**WHAT IS REQUIRED:** Copy every line of the data below word for word, leaving out the pictures.

[Saved entries]
:::
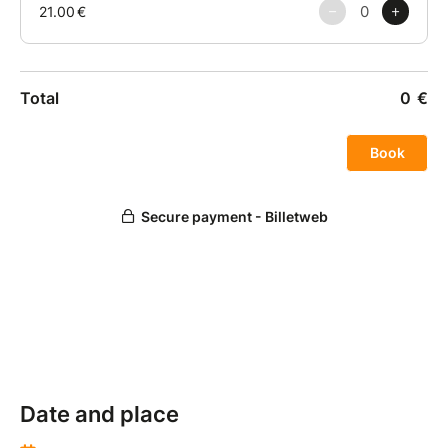
continuellement.
Rejoignez-nous, ensemble remontons sur l’autel et
offrons nos vies au plus beau de tous les Fils de
l’Homme.
Que le feu brûle sur l'autel et qu’il ne s’éteigne pas.
Date and place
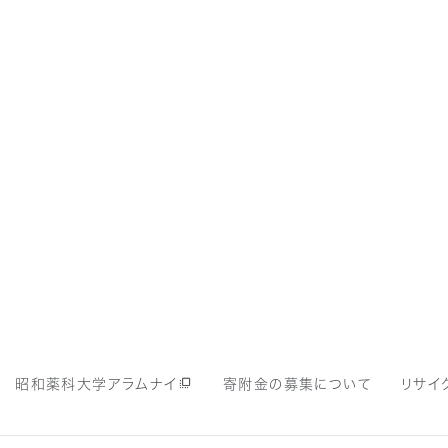
寄附金の募集について
昭和薬科大学アラムナイ
リサイ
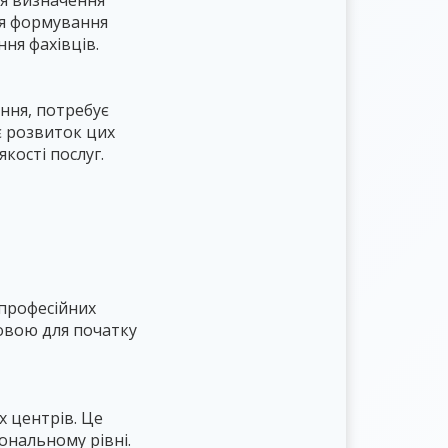
ля визначення
ля формування
ня фахівців.
ння, потребує
є розвиток цих
кості послуг.
 професійних
новою для початку
х центрів. Це
ональному рівні.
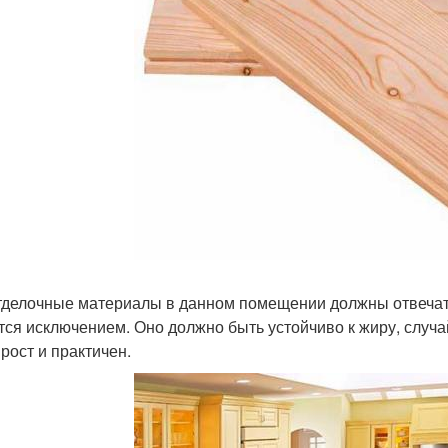
тделочные материалы в данном помещении должны отвечат
тся исключением. Оно должно быть устойчиво к жиру, слу
прост и практичен.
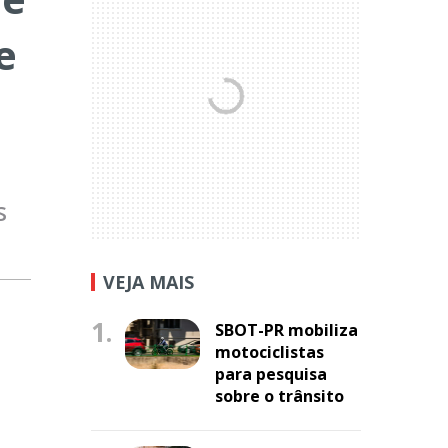
e
s
VEJA MAIS
1.
SBOT-PR mobiliza
motociclistas
para pesquisa
sobre o trânsito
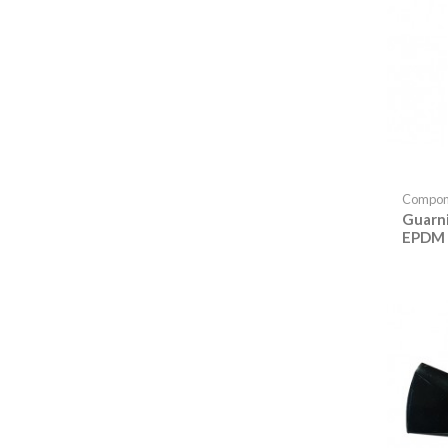
Compon
Guarn
EPDM 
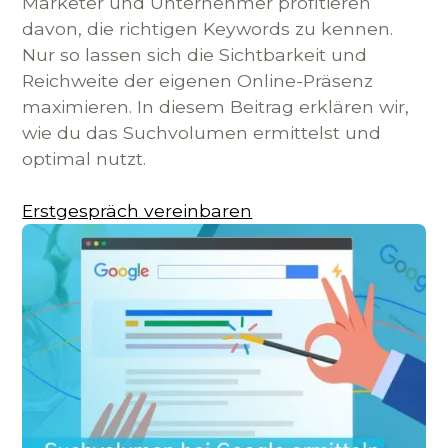
Marketer und Unternehmer profitieren
davon, die richtigen Keywords zu kennen.
Nur so lassen sich die Sichtbarkeit und
Reichweite der eigenen Online-Präsenz
maximieren. In diesem Beitrag erklären wir,
wie du das Suchvolumen ermittelst und
optimal nutzt.
Erstgespräch vereinbaren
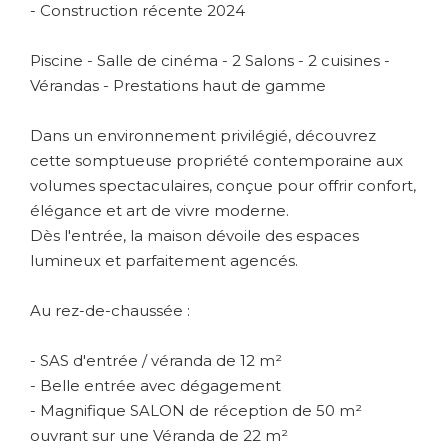
- Construction récente 2024
Piscine - Salle de cinéma - 2 Salons - 2 cuisines -
Vérandas - Prestations haut de gamme
Dans un environnement privilégié, découvrez
cette somptueuse propriété contemporaine aux
volumes spectaculaires, conçue pour offrir confort,
élégance et art de vivre moderne.
Dès l'entrée, la maison dévoile des espaces
lumineux et parfaitement agencés.
Au rez-de-chaussée :
- SAS d'entrée / véranda de 12 m²
- Belle entrée avec dégagement
- Magnifique SALON de réception de 50 m²
ouvrant sur une Véranda de 22 m²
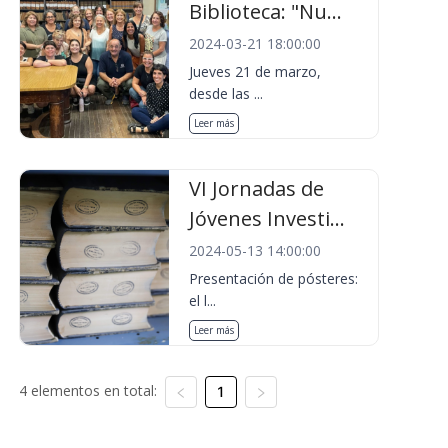
Biblioteca: "Nu...
2024-03-21 18:00:00
Jueves 21 de marzo,
desde las ...
Leer más
VI Jornadas de
Jóvenes Investi...
2024-05-13 14:00:00
Presentación de pósteres:
el l...
Leer más
4 elementos en total:
1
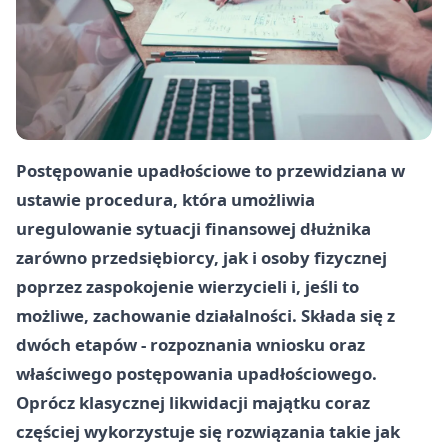
Postępowanie upadłościowe to przewidziana w
ustawie procedura, która umożliwia
uregulowanie sytuacji finansowej dłużnika
zarówno przedsiębiorcy, jak i osoby fizycznej
poprzez zaspokojenie wierzycieli i, jeśli to
możliwe, zachowanie działalności. Składa się z
dwóch etapów - rozpoznania wniosku oraz
właściwego postępowania upadłościowego.
Oprócz klasycznej likwidacji majątku coraz
częściej wykorzystuje się rozwiązania takie jak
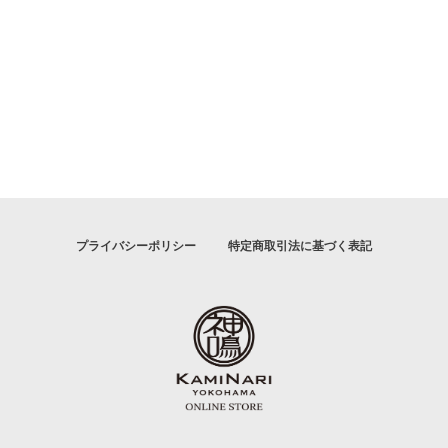
プライバシーポリシー
特定商取引法に基づく表記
:::
**ANSWER SECTION:**
continuellement.
Rejoignez-nous, ensemble remontons sur l’autel et
offrons nos vies au plus beau de tous les Fils de
l’Homme.
Que le feu brûle sur l'autel et qu’il ne s’éteigne pas.
Date and place
寄附金の募集について
昭和薬科大学アラムナイ
リサイ
ля визначення
ля формування
ня фахівців.
ння, потребує
є розвиток цих
кості послуг.
 професійних
новою для початку
х центрів. Це
ональному рівні.
тделочные материалы в данном помещении должны отвечат
тся исключением. Оно должно быть устойчиво к жиру, слу
прост и практичен.
e
s
VEJA MAIS
1.
SBOT-PR mobiliza
motociclistas
para pesquisa
sobre o trânsito
Compon
Guarn
EPDM 
Marketer und Unternehmer profitieren
davon, die richtigen Keywords zu kennen.
Nur so lassen sich die Sichtbarkeit und
Reichweite der eigenen Online-Präsenz
maximieren. In diesem Beitrag erklären wir,
wie du das Suchvolumen ermittelst und
optimal nutzt.
Erstgespräch vereinbaren
- Construction récente 2024
Piscine - Salle de cinéma - 2 Salons - 2 cuisines -
Vérandas - Prestations haut de gamme
Dans un environnement privilégié, découvrez
cette somptueuse propriété contemporaine aux
volumes spectaculaires, conçue pour offrir confort,
élégance et art de vivre moderne.
Dès l'entrée, la maison dévoile des espaces
lumineux et parfaitement agencés.
Au rez-de-chaussée :
- SAS d'entrée / véranda de 12 m²
- Belle entrée avec dégagement
- Magnifique SALON de réception de 50 m²
ouvrant sur une Véranda de 22 m²
Biblioteca: "Nu...
2024-03-21 18:00:00
Jueves 21 de marzo,
desde las ...
Leer más
VI Jornadas de
Jóvenes Investi...
2024-05-13 14:00:00
Presentación de pósteres:
el l...
Leer más
4 elementos en total:
1
Postępowanie upadłościowe to przewidziana w
ustawie procedura, która umożliwia
uregulowanie sytuacji finansowej dłużnika
zarówno przedsiębiorcy, jak i osoby fizycznej
poprzez zaspokojenie wierzycieli i, jeśli to
możliwe, zachowanie działalności. Składa się z
dwóch etapów - rozpoznania wniosku oraz
właściwego postępowania upadłościowego.
Oprócz klasycznej likwidacji majątku coraz
częściej wykorzystuje się rozwiązania takie jak
プライバシーポリシー
特定商取引法に基づく表記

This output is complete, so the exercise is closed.